In its starred review, Publishers Weekly says: “. . . this ambitious first novel provides an alternate perspective on Jekyll’s chemical experiments on the split personality. Edward Hyde first emerges independent of Jekyll on the streets of London in 1884—not as the malevolent brute that Stevenson conjured, but as a member of the lower classes who is fiercely protective of his and Hyde’s friends and interests. But over the course of two years, Hyde develops a reputation for evil that confounds him—and that he suspects is being engineered by Jekyll, whose consciousness lurks inside his own, steering him into certain assignations and possibly committing atrocities while in his form.
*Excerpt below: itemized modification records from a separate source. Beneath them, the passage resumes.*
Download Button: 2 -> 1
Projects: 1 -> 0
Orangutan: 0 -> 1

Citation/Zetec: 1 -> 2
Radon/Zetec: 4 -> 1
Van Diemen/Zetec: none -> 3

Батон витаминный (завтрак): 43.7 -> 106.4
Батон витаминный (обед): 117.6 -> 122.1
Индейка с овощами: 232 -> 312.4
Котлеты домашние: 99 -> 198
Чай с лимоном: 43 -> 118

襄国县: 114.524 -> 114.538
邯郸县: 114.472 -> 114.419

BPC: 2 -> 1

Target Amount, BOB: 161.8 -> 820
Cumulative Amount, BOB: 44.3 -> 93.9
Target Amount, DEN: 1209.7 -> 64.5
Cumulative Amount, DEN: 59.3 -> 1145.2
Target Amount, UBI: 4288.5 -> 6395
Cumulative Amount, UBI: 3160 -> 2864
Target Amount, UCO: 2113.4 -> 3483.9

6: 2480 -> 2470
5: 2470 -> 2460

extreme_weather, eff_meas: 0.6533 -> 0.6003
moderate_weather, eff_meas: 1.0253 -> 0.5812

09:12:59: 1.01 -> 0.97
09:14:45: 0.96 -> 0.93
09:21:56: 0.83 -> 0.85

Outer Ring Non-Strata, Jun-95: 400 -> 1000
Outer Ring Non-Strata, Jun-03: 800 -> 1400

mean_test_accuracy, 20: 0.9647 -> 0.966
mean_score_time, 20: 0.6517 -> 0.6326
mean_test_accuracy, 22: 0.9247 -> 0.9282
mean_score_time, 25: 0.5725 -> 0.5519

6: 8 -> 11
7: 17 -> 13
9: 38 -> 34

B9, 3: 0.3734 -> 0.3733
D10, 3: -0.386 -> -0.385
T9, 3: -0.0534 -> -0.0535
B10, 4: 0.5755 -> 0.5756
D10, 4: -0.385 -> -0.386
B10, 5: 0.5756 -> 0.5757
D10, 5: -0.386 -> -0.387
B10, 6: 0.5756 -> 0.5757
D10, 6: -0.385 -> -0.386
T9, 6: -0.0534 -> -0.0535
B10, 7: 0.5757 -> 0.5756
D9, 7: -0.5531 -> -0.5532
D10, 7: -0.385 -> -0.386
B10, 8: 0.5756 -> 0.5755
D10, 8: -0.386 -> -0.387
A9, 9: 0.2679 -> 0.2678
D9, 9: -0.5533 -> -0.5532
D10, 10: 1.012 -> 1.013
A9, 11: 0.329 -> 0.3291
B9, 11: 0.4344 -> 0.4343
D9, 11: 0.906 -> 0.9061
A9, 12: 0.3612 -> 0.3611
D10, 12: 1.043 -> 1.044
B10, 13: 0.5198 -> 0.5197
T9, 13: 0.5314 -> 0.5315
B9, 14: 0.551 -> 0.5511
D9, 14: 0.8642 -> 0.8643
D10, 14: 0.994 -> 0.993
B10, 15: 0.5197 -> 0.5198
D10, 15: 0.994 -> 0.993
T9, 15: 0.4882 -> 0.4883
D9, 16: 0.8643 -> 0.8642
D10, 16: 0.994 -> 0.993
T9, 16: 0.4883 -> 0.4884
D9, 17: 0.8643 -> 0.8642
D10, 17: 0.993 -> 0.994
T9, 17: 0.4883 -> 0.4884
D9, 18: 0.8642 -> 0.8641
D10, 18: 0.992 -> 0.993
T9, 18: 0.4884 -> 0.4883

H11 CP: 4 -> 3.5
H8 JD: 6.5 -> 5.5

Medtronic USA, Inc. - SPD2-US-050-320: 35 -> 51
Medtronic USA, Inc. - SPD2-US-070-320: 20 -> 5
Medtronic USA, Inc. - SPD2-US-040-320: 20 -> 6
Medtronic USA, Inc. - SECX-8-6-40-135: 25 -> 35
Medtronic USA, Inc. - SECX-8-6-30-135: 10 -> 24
Levine slowly unfolds the backstory of Jekyll’s schemes for Hyde, relating to his earlier failed “treatment” of a patient with a multiple-personality disorder, and traumatic events from Jekyll’s own childhood that come to light in the novel’s tragic denouement. Levine’s evocation of Victorian England is marvelously authentic, and his skill at grounding his narrative in arresting descriptive images is masterful (of the haggard, emotionally troubled Jekyll, he writes, “He looked as if he’d survived an Arctic winter locked within a ship frozen fast in the wastes”). If this exceptional variation on a classic has any drawback, it’s that it particularizes to a single character a malaise that Stevenson originally presented belonging universally to the human condition.”

“Levine’s account is a masterpiece of hallucination; his narrator is feverish, righteous, intense. The author knows what to invent and what to leave to the master. And about that confession: Hyde doesn’t open it, and neither does Levine. He leaves it to Stevenson, to whom he is faithful with his prose. The shockers may be born of this century, but this chilling new version is a remarkably good fit with the original horror classic,” says The Miami Herald.

When is it available?

This book is not hiding in the shadows. You can get it at the Downtown Hartford Public Library or its Albany or Dwight branches.